Quieren decir que tenía el nombre de Quijada o Quesada...por conjeturas, verosímiles, se deja entrever que se llamaba Quijana.



martes, 8 de febrero de 2011

Eros

En el Quijote encontramos también un arte amatoria. Ya hemos visto cómo muchos de los relatos intercalados presentan el amor según su género literario y cómo en varias ocasiones la realidad se introduce en toda su fuerza. Recordemos a Maritornes buscando al arriero previo pago, pero también a la engañada Dorotea.
En el capítulo de esta semana hemos visto otro de estos fragmentos del muestrario de amor. Entre la literatura y la realidad, Cervantes nos ha presentado el amor adolescente de una parte de la sociedad de aquellos tiempos: dos jóvenes que no saben cómo relacionarse y se ven a hurtadillas de ventana a ventana. Clara está encerrada, como era habitual en la época, pero aun así, a pesar de todo el celo puesto por el padre, la naturaleza se abre camino: no sabe lo que es el amor, pero ama y desea. Y se muestra a la ventana. Y no quiere escuchar la voz de su amado, pero no hace nada para que lo alejen.
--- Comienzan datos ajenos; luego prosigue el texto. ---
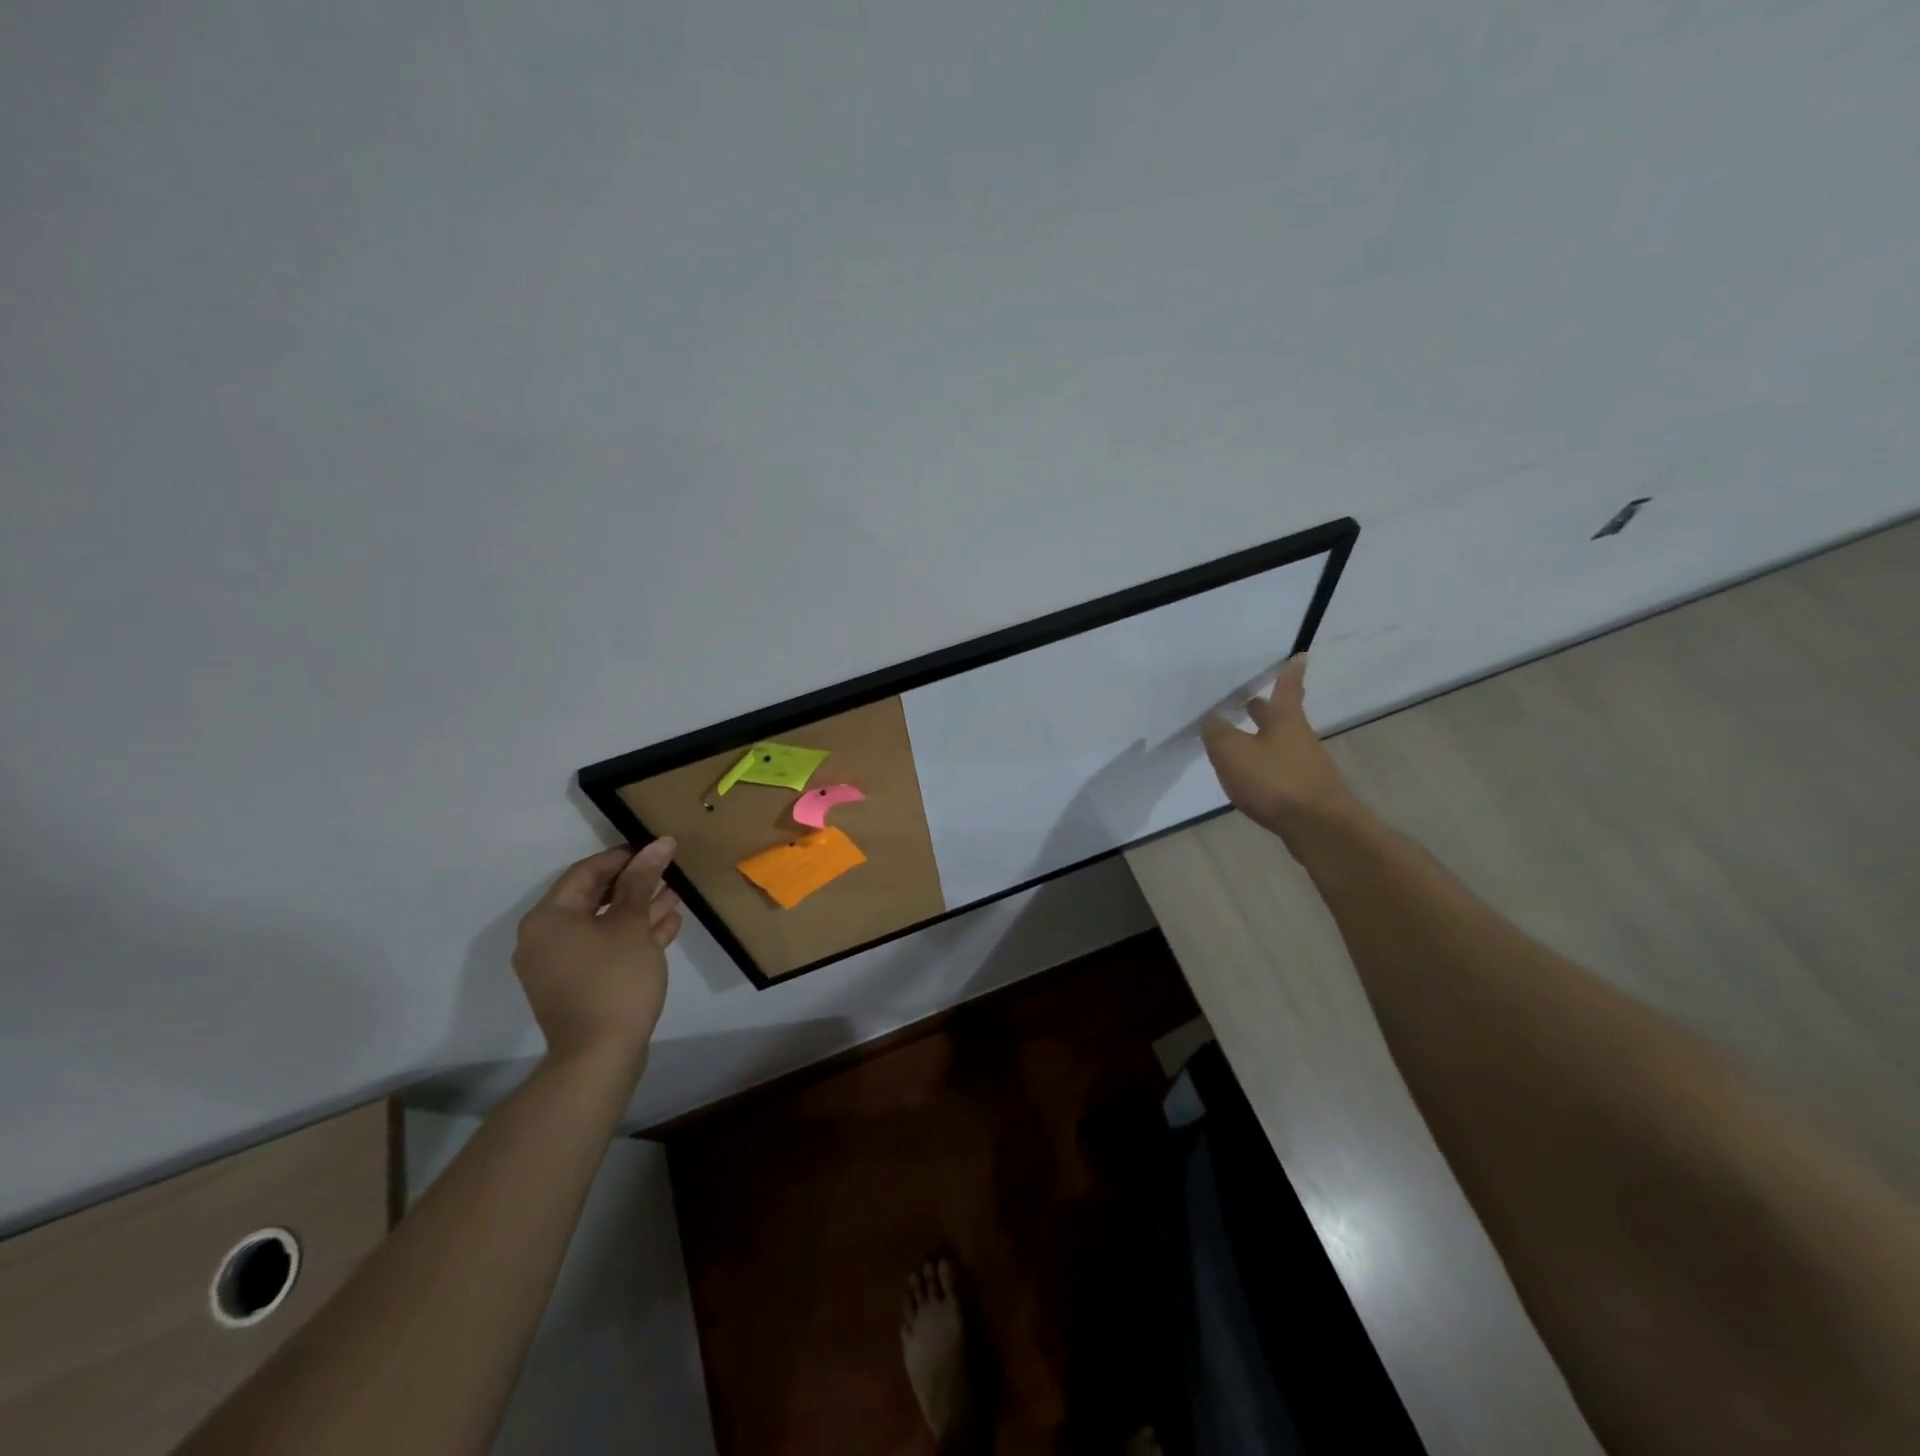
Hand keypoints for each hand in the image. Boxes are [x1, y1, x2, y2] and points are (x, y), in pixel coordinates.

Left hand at [512, 840, 683, 1068]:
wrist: (599, 1056)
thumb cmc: (613, 979)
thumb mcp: (631, 923)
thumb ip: (642, 880)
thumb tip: (659, 843)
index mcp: (549, 918)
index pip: (586, 871)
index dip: (624, 857)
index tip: (657, 849)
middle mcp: (545, 938)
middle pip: (593, 897)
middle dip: (635, 884)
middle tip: (670, 871)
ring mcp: (560, 965)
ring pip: (603, 924)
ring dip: (639, 909)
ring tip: (676, 894)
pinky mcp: (578, 985)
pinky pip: (605, 948)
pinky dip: (632, 936)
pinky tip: (668, 925)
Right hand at [1201, 655, 1358, 841]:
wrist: (1318, 827)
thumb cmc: (1274, 780)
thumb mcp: (1232, 752)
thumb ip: (1217, 732)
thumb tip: (1211, 718)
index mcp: (1284, 719)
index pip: (1287, 687)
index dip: (1290, 671)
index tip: (1300, 656)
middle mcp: (1299, 737)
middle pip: (1280, 717)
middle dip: (1264, 708)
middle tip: (1248, 701)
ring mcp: (1306, 765)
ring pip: (1279, 744)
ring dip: (1261, 739)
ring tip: (1238, 742)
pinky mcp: (1305, 791)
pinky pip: (1280, 769)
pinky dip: (1264, 766)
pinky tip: (1250, 778)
Su inexperiencia impone la presencia de una tercerona: Dorotea.
Cervantes nos muestra luego a don Quijote, proclamando su amor por Dulcinea, pero sin perder la oportunidad de introducir su mano por un agujero (¡qué forma de alusión indirecta!) para poder tocar a la joven hija del ventero. Queda colgado por burla de Maritornes, pero no escarmentará.